I suoi disegni originari prendono corpo nella grafica manovrata dal mouse,  per poi passare alla tecnica mista su tela, dove la stampa si fonde con il collage. Textures e icone delle case di moda, come tante pennellate della mano, sigillano l’aura unica e irripetibile delle opere di Cristiano Ceretti, che in questo modo sfonda i limiti e l’anomia della serialità, incorporandola nell’opera per trasformarla, per riconferirle umanità. All’incrocio tra umanità e artificio, ma più spesso tra umanità e animalità, sono anche i compagni d’avventura di Pinocchio, mutanti come lui, ibridi, irrisolti, eppure determinati a vivere, a bruciare con il loro comportamento trasgressivo, sopra le righe, i boschi, le strade, i locali, le  piazze storiche della metropoli russa. Non è un caso che la marionetta semi-umana di Ceretti, talvolta manovrata da una barbuta metafora della Legge e del Destino, venga coinvolta anche in un pestaggio della polizia. Su questa scia, il vivido fumettismo dell’artista acquisisce delle tonalità che virano nel perturbante, salvo poi riformularsi sul piano meno conflittuale del fantasy. È il caso, rispettivamente, della scena in cui degli insetti verdi, dei giganteschi grilli antropomorfi, calano Pinocchio in una fossa, e dell’immagine di un funerale, che richiama alla memoria alcune atmosfere alla Tolkien e alla Lewis Carrol.

 

Sul crinale tra l’esaltazione della violenza e la gioiosità liberante del gesto, dell’esibizione del corpo, è il quadro più kubrickiano di Ceretti. In esso, un Pinocchio trinitario s’atteggia a eroe negativo, a protagonista di A clockwork orange, il racconto distopico di Anthony Burgess del 1962, da cui Stanley Kubrick ha ricavato il capolavoro cinematografico, che tanto ha segnato l’immaginario urbano e la rappresentazione metafisica della sopraffazione.

Anche il bizzarro eroe di Collodi, bugiardo impenitente e incline costantemente a sbagliare, ricopriva il ruolo di pervicace critico dell’ordine costituito, o meglio, dei formalismi e dei perbenismi borghesi ottocenteschi. A Smolny lo sfondo storico e sociale è notevolmente cambiato: Pinocchio è divenuto adulto, i gendarmi sono sinistri funzionari formatesi al KGB, le marachelle sono diventate piaceri di dissipazione.
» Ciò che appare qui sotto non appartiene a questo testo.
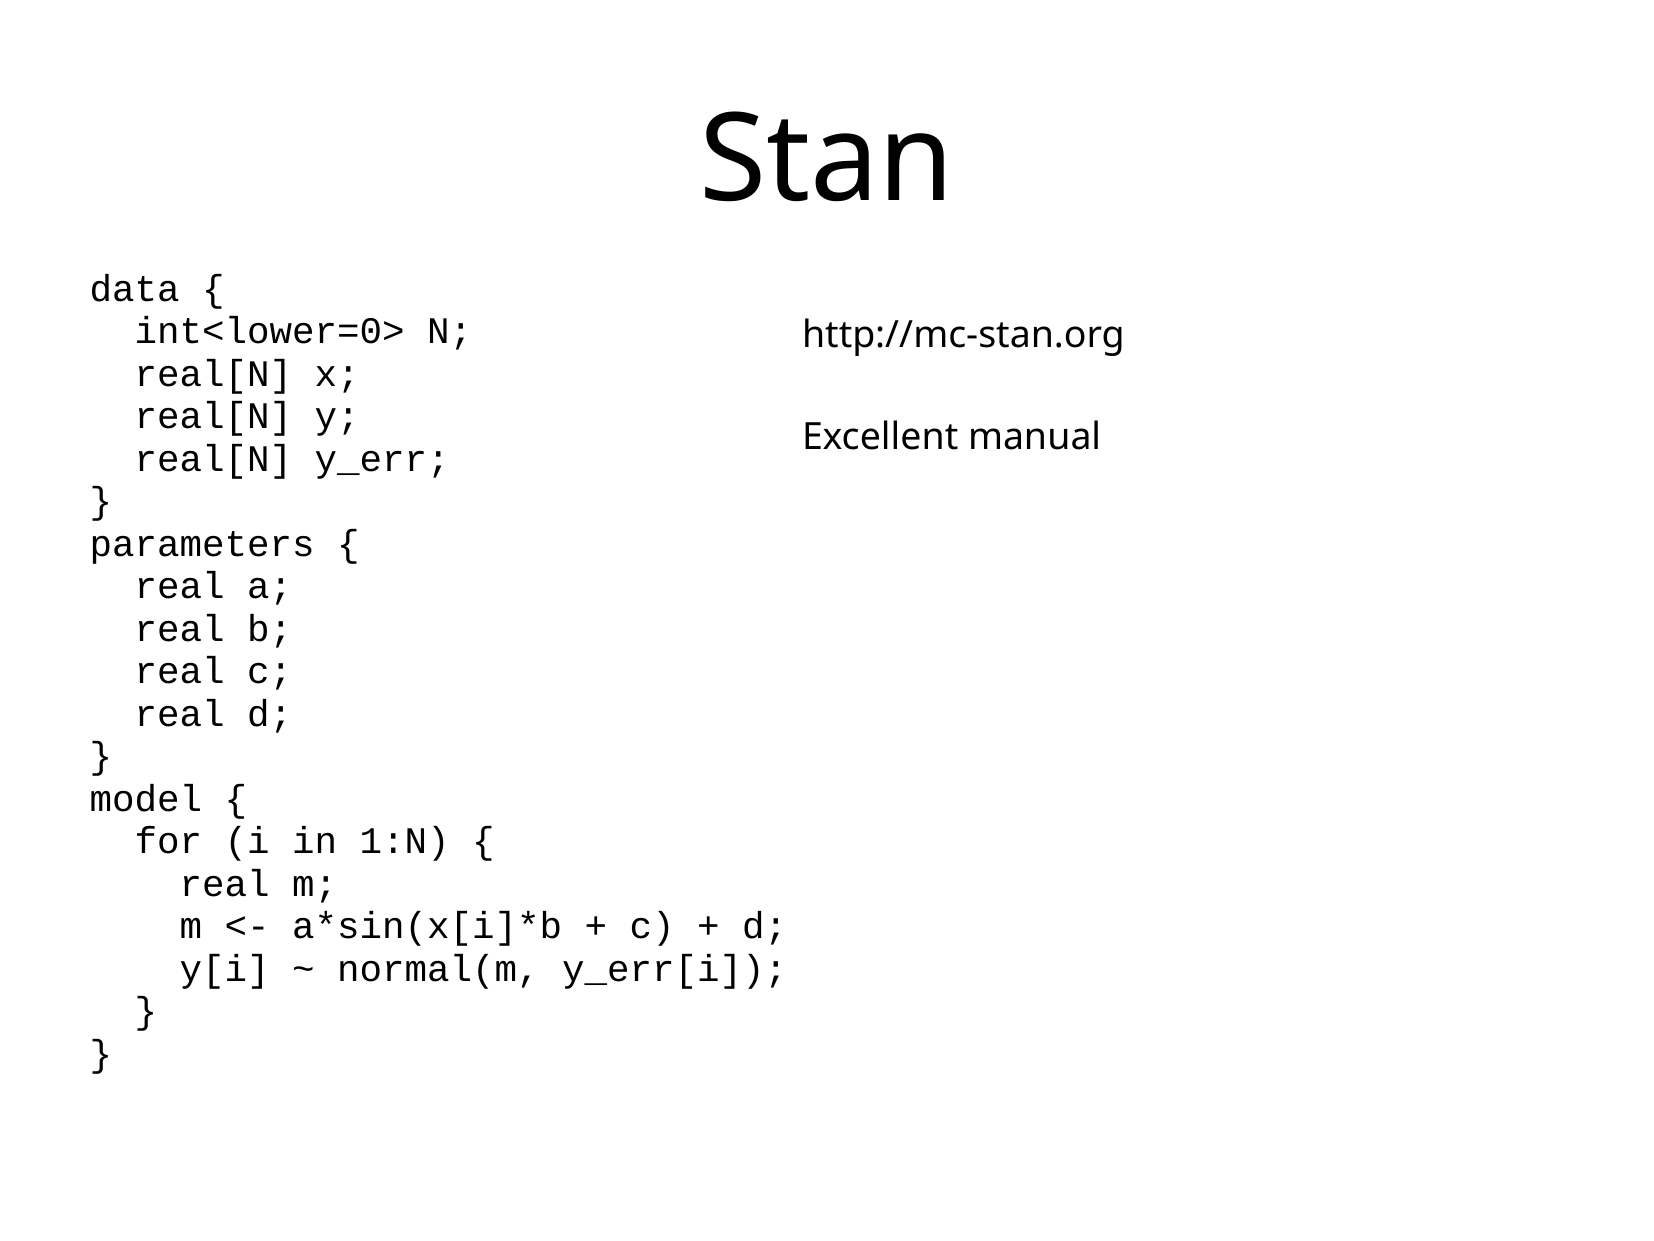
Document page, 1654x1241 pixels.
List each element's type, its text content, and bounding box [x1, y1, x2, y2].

title Stan [82, 49, 1571, 257]
text_box data { int<lower=0> N; real[N] x; real[N] y; real[N] y_err; } parameters { real a; real b; real c; real d; } model { for (i in 1:N) { real m; m <- a*sin(x[i]*b + c) + d; y[i] ~ normal(m, y_err[i]); } } [74, 262, 1500, 1171]
text_box http://mc-stan.org Excellent manual [787, 299, 1654, 485]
Eppure le pulsioni e i desideri di questo nuovo Pinocchio, gettato in un universo che culturalmente non gli appartiene – ma in cui egli ricostruisce le tracce di una storia almeno in parte familiare – sono identici a quelli del suo antenato di legno. Insofferenza e rivolta sono le vie che ancora conducono alla felicità, al pari di menzogna e furbizia.
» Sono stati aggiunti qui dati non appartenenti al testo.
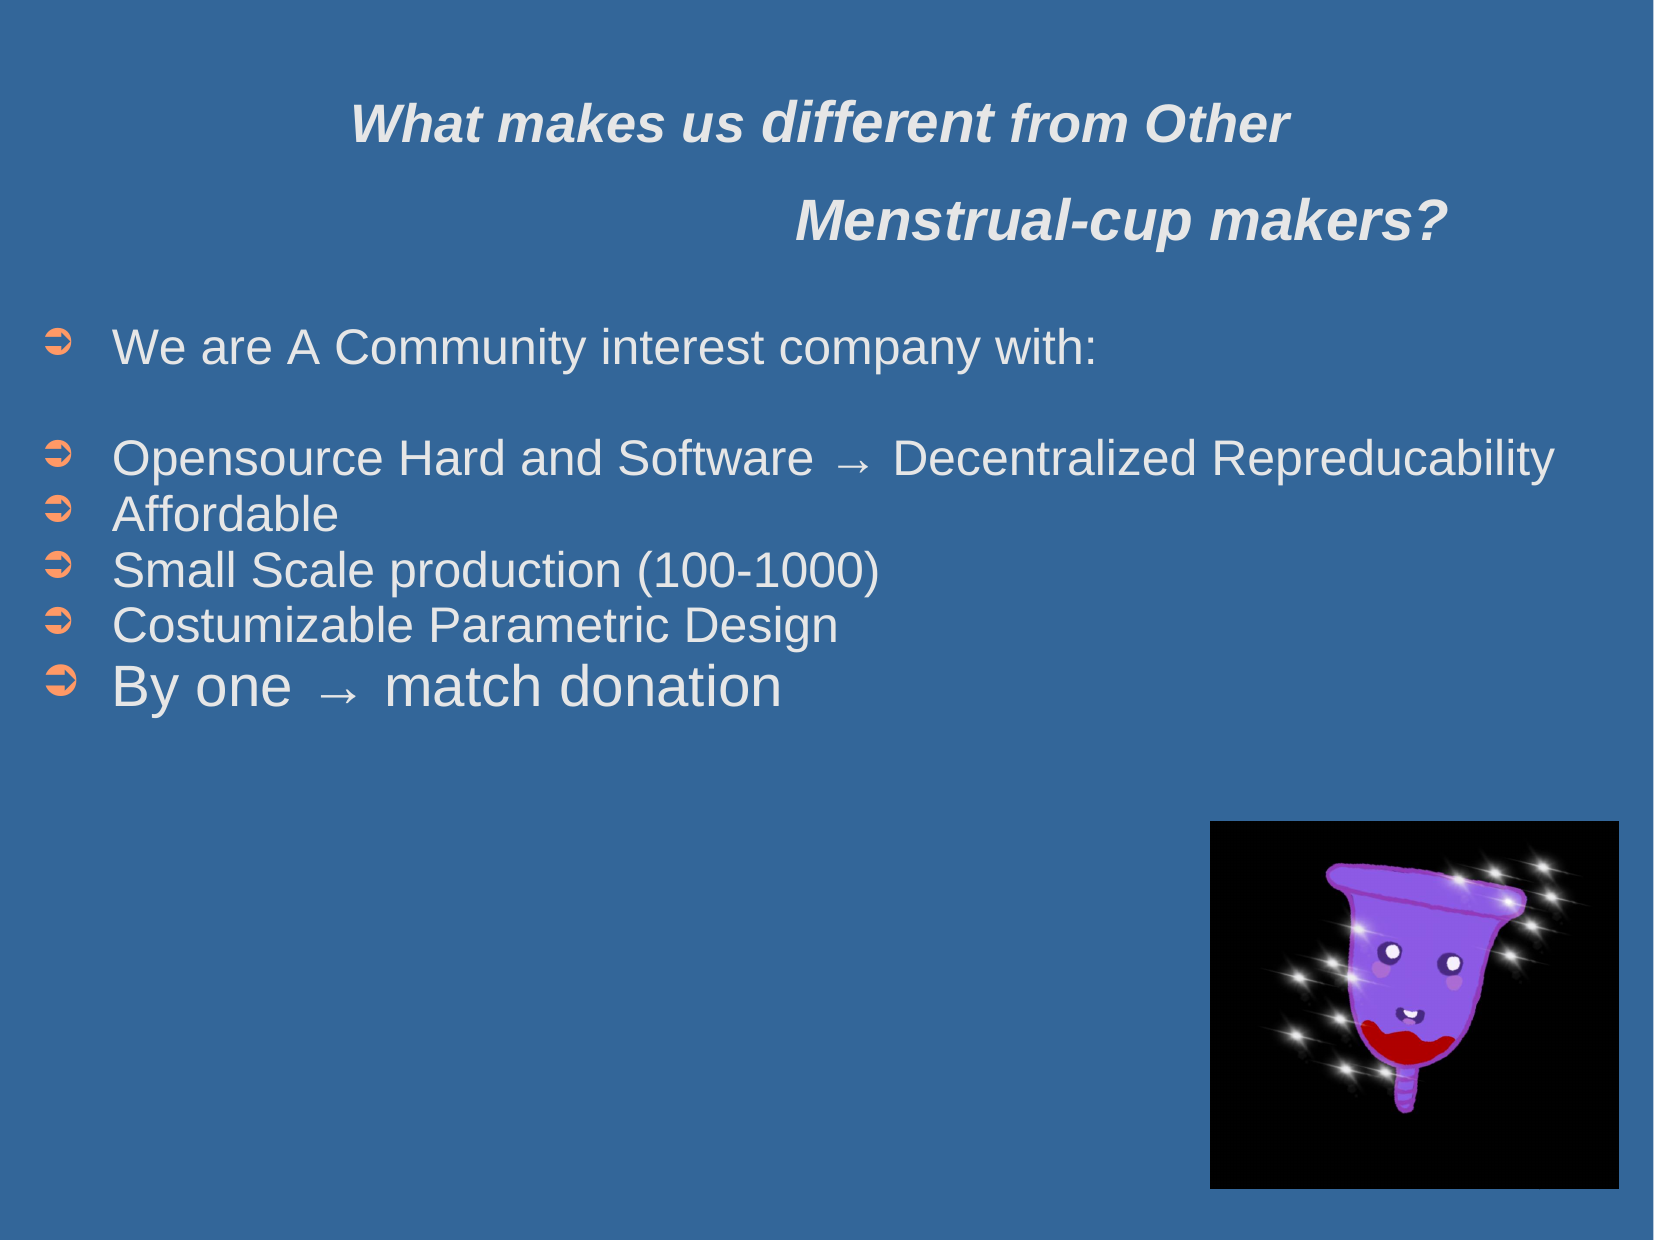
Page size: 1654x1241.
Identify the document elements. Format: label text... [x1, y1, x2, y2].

Tuttavia, se al burattino di Collodi si poteva perdonare tutto, in virtù della sua infantile ingenuità, al personaggio di Ceretti occorre riconoscere uno statuto diverso, maggiormente problematico. La Grande Madre Russia ha impresso un’accelerazione alla crescita di Pinocchio, al punto che questi indugia talvolta su pensieri di morte e caducità, profondi come la fossa su cui si affacciano i grilli-carnefici.
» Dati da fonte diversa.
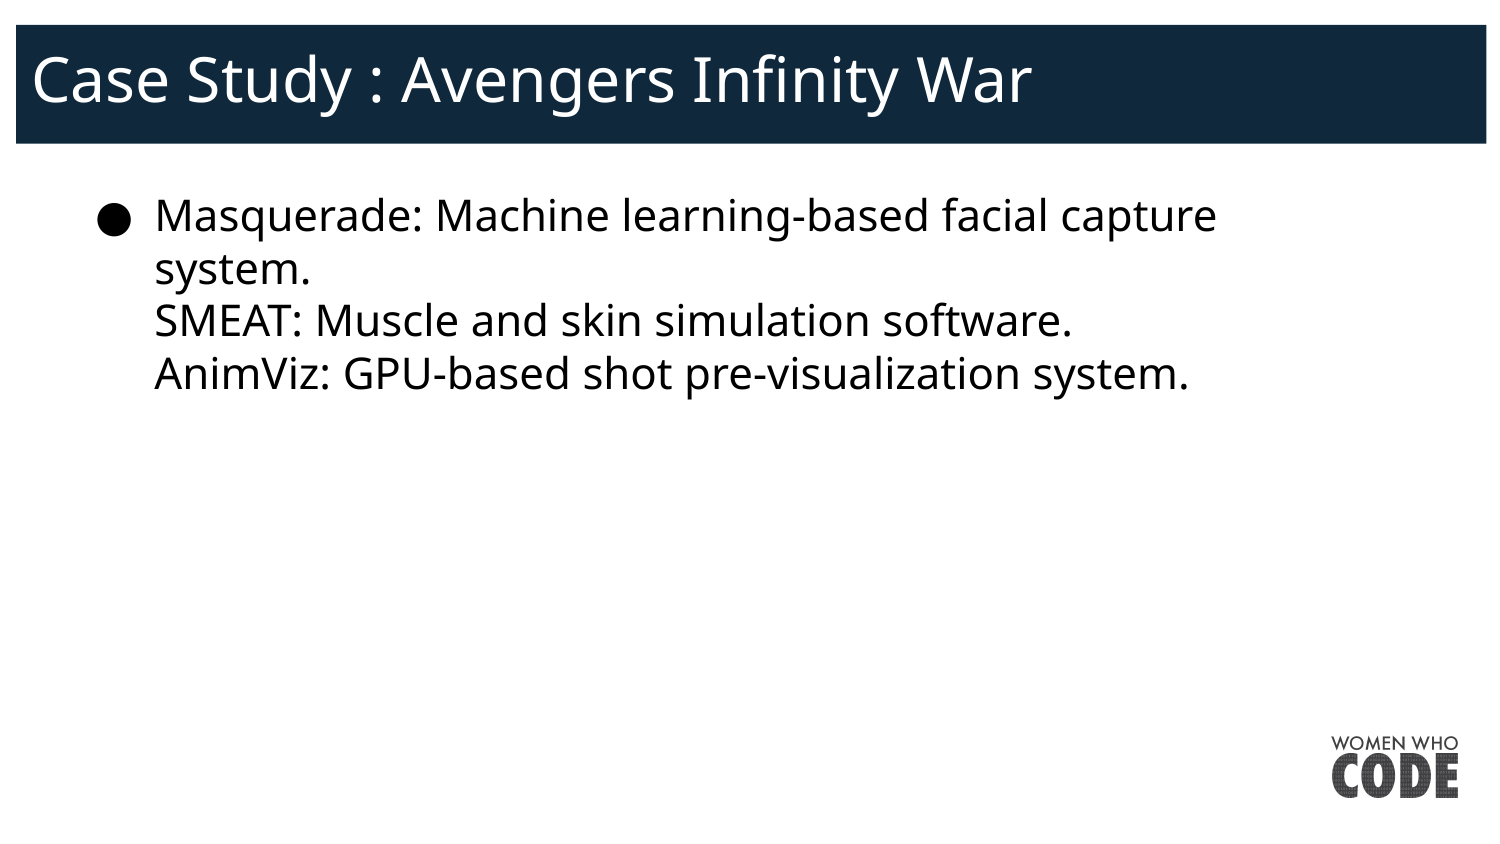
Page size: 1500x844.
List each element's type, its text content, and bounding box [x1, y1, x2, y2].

picture [1331, 735, 1458, 798]
text_box Case Study : Avengers Infinity War [16, 24, 1487, 144]
title Masquerade: Machine learning-based facial capture system. SMEAT: Muscle and skin simulation software. AnimViz: GPU-based shot pre-visualization system. [64, 172, 1400, 775]
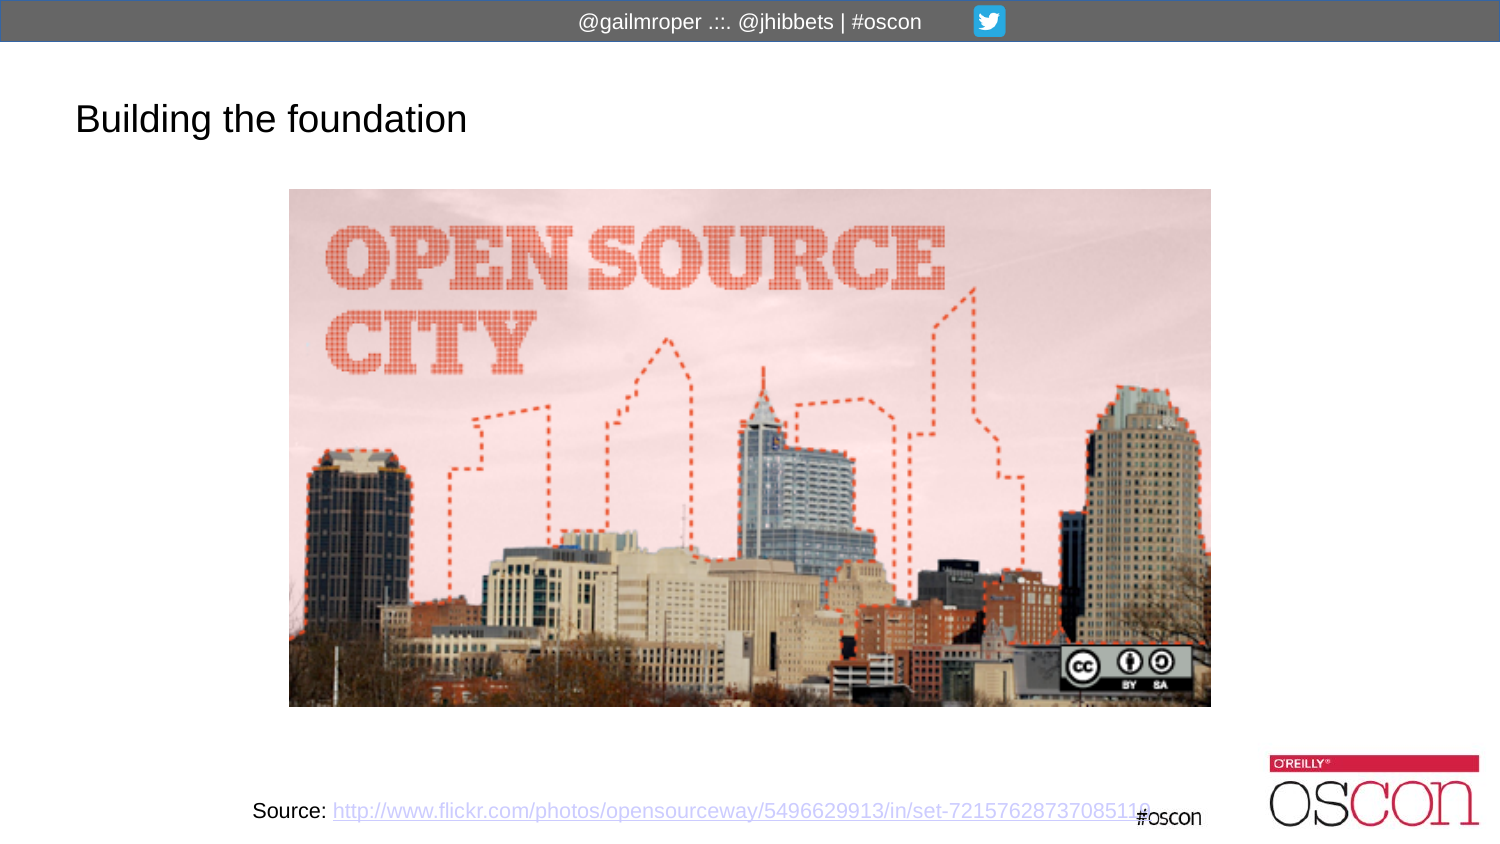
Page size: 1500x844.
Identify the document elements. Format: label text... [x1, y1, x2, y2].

text_box Source: http://www.flickr.com/photos/opensourceway/5496629913/in/set-72157628737085119 [246, 794, 853, 816]
title Building the foundation [75, 33, 1425, 175]
picture [1, 1, 1499, 41]
picture [0, 42, 1500, 844]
Forse non è un caso che nel ciclo di Smolny, la soggettività dell’artista emerga con tratti biografici più netti che nel passato, in altre prove, in altre opere. Nell’altrove russo, sottoposto alla perdurante prova dell’estraneo, Ceretti sembra incontrare il suo vero sé, senza smettere d’essere ciò che è sempre stato.

 

Pinocchio goes to Smolny, se vogliamo riprendere un’espressione dell’odierna critica letteraria, è una sorta di auto-fiction pittorica in cui l’artista si rappresenta consincerità e insieme ironia, senza quindi chiudersi in se stesso, ma aprendosi al diverso, al distante, all’oriente: a quella mostruosità che, prima d’essere suo tratto individuante, è segno delle cose, della verità, dei reali rapporti di potere che governano le relazioni tra le persone.